Spain's government approved Tuesday a plan to spend 12 billion euros in the semiconductor and microchip sector amid persistent worldwide shortage of the devices that has disrupted the electronics and automotive industries.
The goal of the program financed mostly with European Union Covid-19 relief funds is for Spain "to become a key player in the global semiconductor value chain," Prime Minister Pedro Sanchez tweeted.
"We aim to create a solid ecosystem for the future of computing in Europe and attract large investments in the semiconductors industry," he added.
Sanchez met with the heads of chip makers Intel and Qualcomm on Tuesday at the World Economic Forum being held at the Swiss resort of Davos to discuss the plan.
The program will fund research and development, support Spanish firms in strategic projects, finance start-ups as well as domestic semiconductor production capacity.
It will cover "the entire value chain from design to chip manufacturing," Economy Minister Nadia Calvino told a news conference after a weekly cabinet meeting that approved the plan.

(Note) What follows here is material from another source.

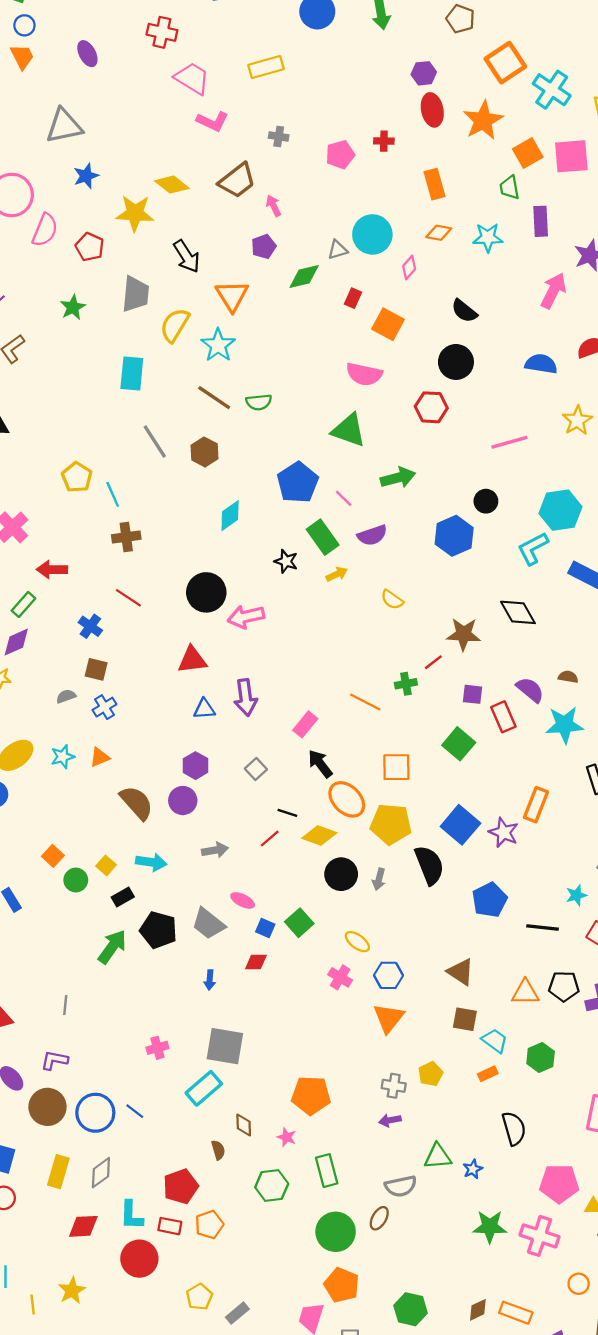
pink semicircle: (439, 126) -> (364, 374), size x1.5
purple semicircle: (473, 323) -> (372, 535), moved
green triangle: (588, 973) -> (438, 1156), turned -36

"The aim is to comprehensively develop the design and production capacities of the Spanish microelectronics and semiconductor industry," she added.
Mainly made in Asia, semiconductors and microchips are needed to make a wide range of products from cars to washing machines to smartphones.
An unexpected surge in demand due to expanding digitalization and supply change problems caused by the pandemic has created a global shortage of semiconductors and microchips.
The shortage has slowed manufacturing activity, with automakers pausing production and electronic device makers struggling to keep up with demand for phones, TVs and gaming consoles.
The European Union in February unveiled a 43-billion-euro plan to quadruple the supply of semiconductors in Europe by 2030 and reduce its dependence on Asia for the key component.
The aim of the plan is to double its current semiconductor market share to 20% in 2030.